According to a study conducted by the Earth-Life Science Institute at the Institute of Science, Tokyo, these unique ecosystems likely played a crucial role in bridging the gap between an alien, ancient world and the modern, oxygen-filled planet we know today.
The Great Oxidation Event
Approximately 2.3 billion years ago, Earth underwent the Great Oxidation Event (GOE). During this period, oxygen-producing cyanobacteria introduced atmospheric oxygen to the planet. While this event eventually allowed modern life to flourish, it posed a severe threat to the ancient microorganisms that were then the dominant life form, as oxygen was toxic to them.
The mystery of how these ancient microbes adapted and survived this transition has been a subject of scientific inquiry.
To understand this survival mechanism, a team led by graduate researcher Fatima Li-Hau and supervised by Associate Professor Shawn McGlynn studied five hot springs across Japan.
These specific springs were chosen because their chemical composition mirrors that of Earth’s oceans during the GOE. They are: Rich in ferrous iron, low in oxygen, and possessing a nearly neutral pH.
“These iron-rich hot springs provide a unique natural laboratory to study microbial metabolism under early Earth-like conditions,” McGlynn stated.
Key Findings
The researchers told Space.com that they discovered thriving microbial communities in these springs that resemble ancient transitional ecosystems. In four of the five sites, microaerophilic iron-oxidising bacteria were the dominant group, while cyanobacteria appeared in smaller numbers.
Metagenomic analysis revealed a critical survival strategy: the microbes that metabolised iron were also able to metabolise the oxygen produced as waste by the cyanobacteria. This capability allowed iron oxidisers, oxygenic phototrophs, and anaerobes to consistently coexist.
Additionally, the study found that these communities carry out carbon and nitrogen cycling.
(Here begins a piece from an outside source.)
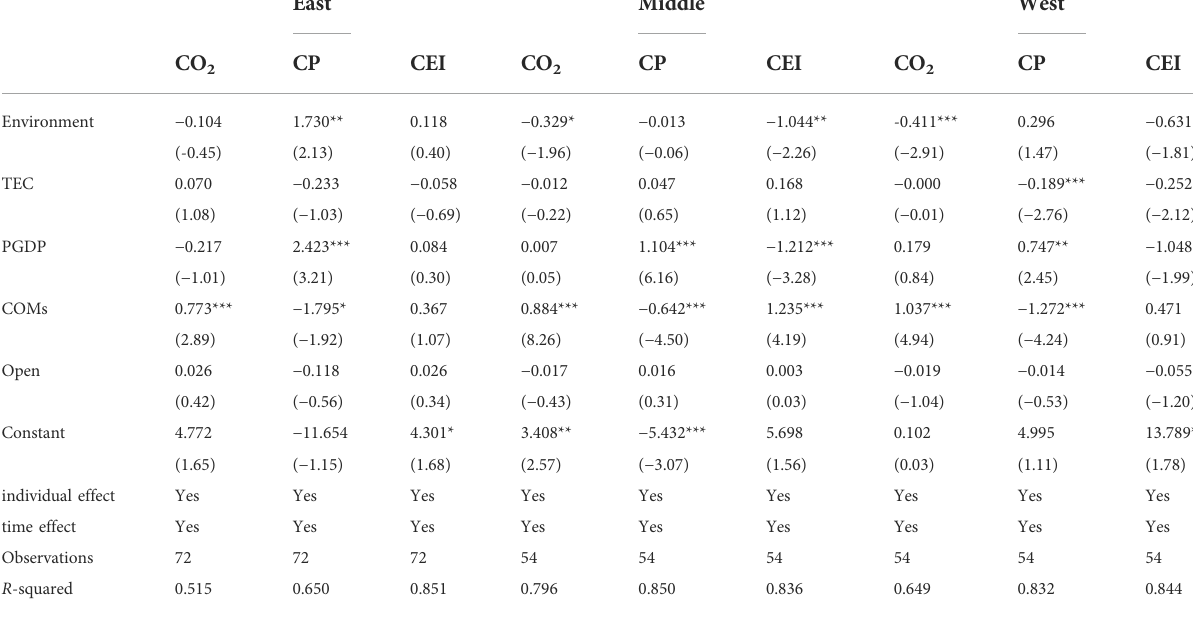
TABLE 8 The effect of regional environmental investments on carbon emission in the East, Middle, and West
Researchers also detected a “cryptic” partial sulfur cycle, despite the hot springs containing very few sulfuric compounds.
The findings, published in the journal *Microbes and Environment*, offer a detailed view of how life may have adapted during one of Earth’s most significant transitions.
“By understanding modern analogue environments, we provide a detailed view of metabolic potentials and community composition relevant to early Earth’s conditions,” Li-Hau said on Space.com.